Following his acute onset of pain our capacity has came way down. Instead of working with a pitcher we now have a shot glass. If we immediately throw him back to his normal training loads he will continue to disrupt tissue healing and stay in a painful state. But if we slowly pour a little water in his cup and give the cup time to adapt over time we gradually will grow into a much bigger and normal cup. This occurs through progressive loading, strength training, neuromuscular re-education, and other interventions. We can start by decreasing his normal training volume of 5 days per week to 3 days per week. Instead of working with intensities at or above 80% we drop down to 40-50%. Instead of working through full ranges of motion we use partial ranges of motion. The options are limitless. The goal is to avoid further decreasing his capacity by over-protecting but instead increasing his capacity through graded exposure.
LOAD v. CAPACITY is certainly a better explanation of pain and injury than its counterparts of pathoanatomic or kinesiopathologic models. The confidence it gives a patient to manage their injuries is invaluable. As a patient having an understanding that YOU can gradually work back to a state of health instead of blaming their function or anatomy is priceless. It highlights the the importance of maintaining your capacity to manage and prevent both current and potential future injuries you encounter. And now you don’t have to worry about your “SPINE being misaligned” from now on. WINK* WINK*
Want to work with us and improve your capacity during your current state and future state?
Aggarwal R Ringold S Khanna D, et al. Distinctions between diagnostic and classification criteria? Arthritis Care Res (Hoboken). 2015;67(7):891-897.
Culvenor AG, Øiestad BE, Hart HF, Stefanik JJ, Guermazi A, Crossley KM. Prevalence of knee osteoarthritis features on magnetic resonance imaging in asymptomatic uninjured adults: a systematic review and meta-analysis.
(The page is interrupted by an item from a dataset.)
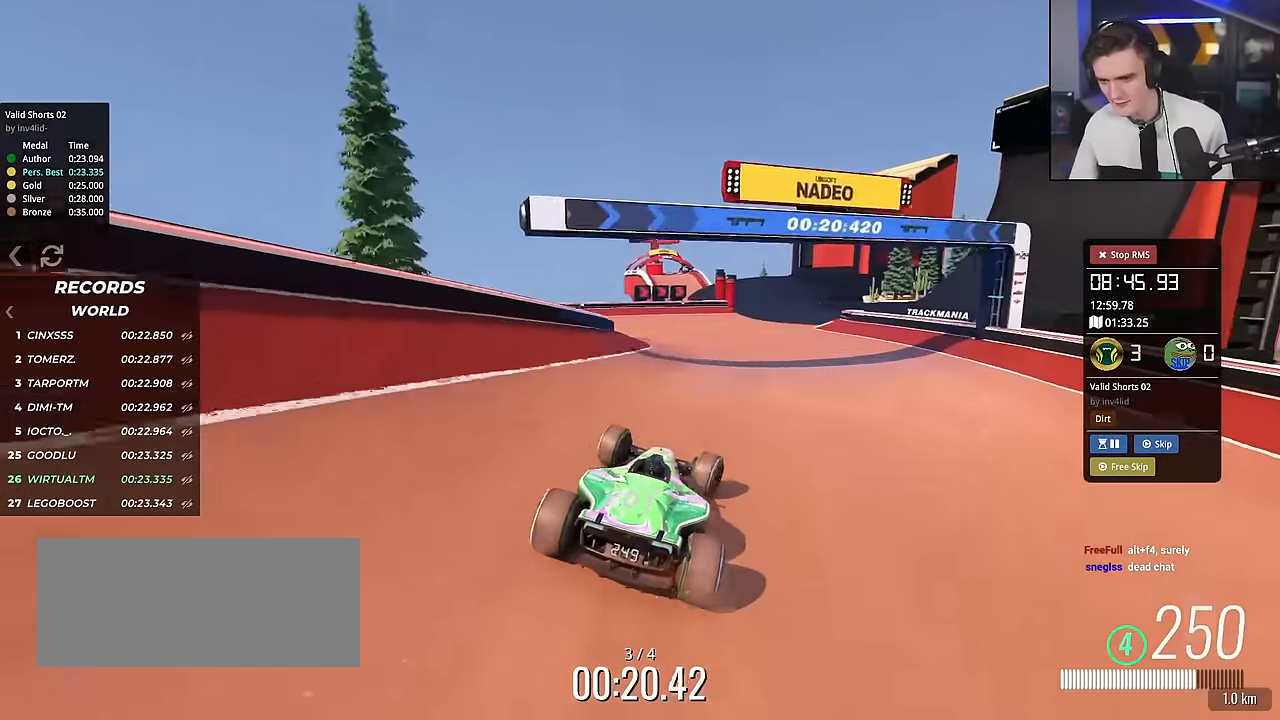
{"keys": ["right", "up"], "events": [[67, "right", "up"], [301, "right", "down"], [401, "right", "up"], [501, "right", "down"]]}
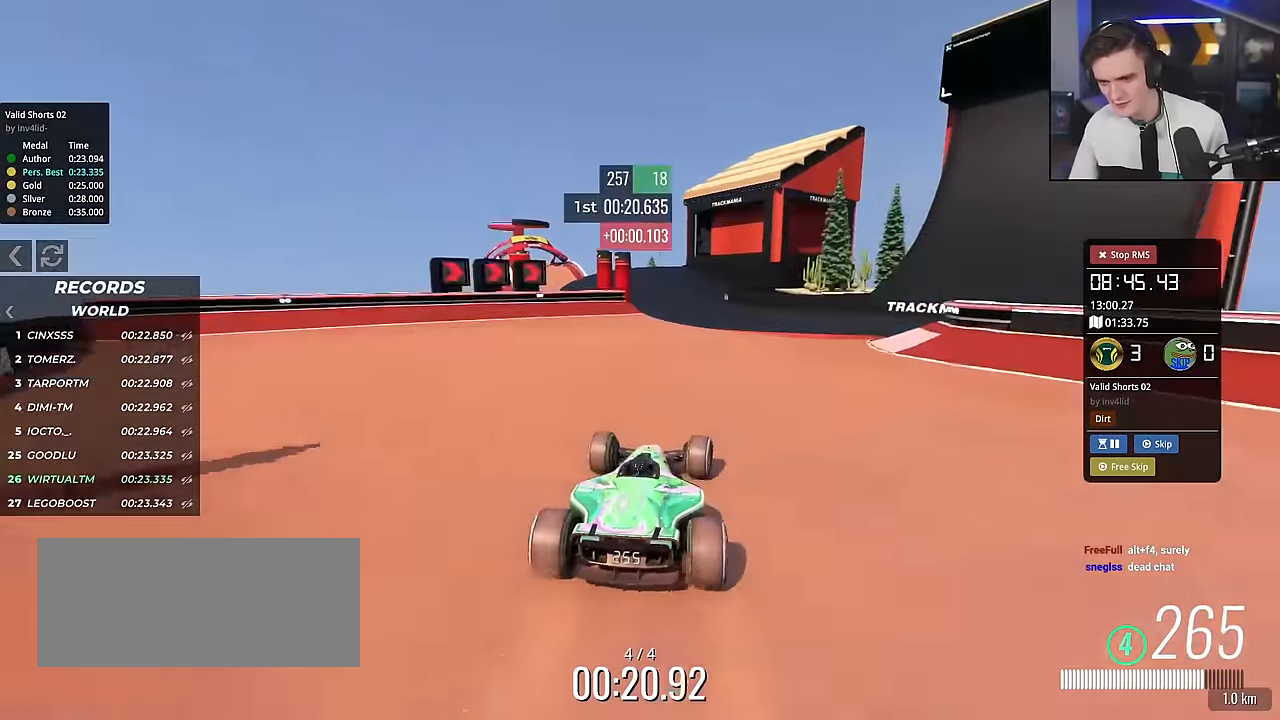
{"keys": ["left", "up"], "events": [[50, "right", "up"], [133, "left", "down"], [284, "left", "up"], [367, "left", "down"]]}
Br J Sports Med. 2019;53(20):1268-1278.
Kaplan LD, Schurhoff MR, Selesnick H, Thorpe M, Uribe JW. Magnetic resonance imaging of the knee in asymptomatic professional basketball players. Arthroscopy. 2005;21(5):557-61.
Pappas GP, Vogelsong MA, Staroswiecki E, Gold GE, Safran MR. Magnetic Resonance Imaging of Asymptomatic Knees in Collegiate Basketball Players: The Effect of One Season of Play. Clin J Sport Med. 2016;26(6):483-489.
Ludewig PM, Kamonseki DH, Staker JL, Lawrence RL, Camargo PR, Braman JP. CHANGING OUR DIAGNOSTIC PARADIGM: MOVEMENT SYSTEM DIAGNOSTIC CLASSIFICATION. Int J Sports Phys Ther. 2017;12(6):884-893.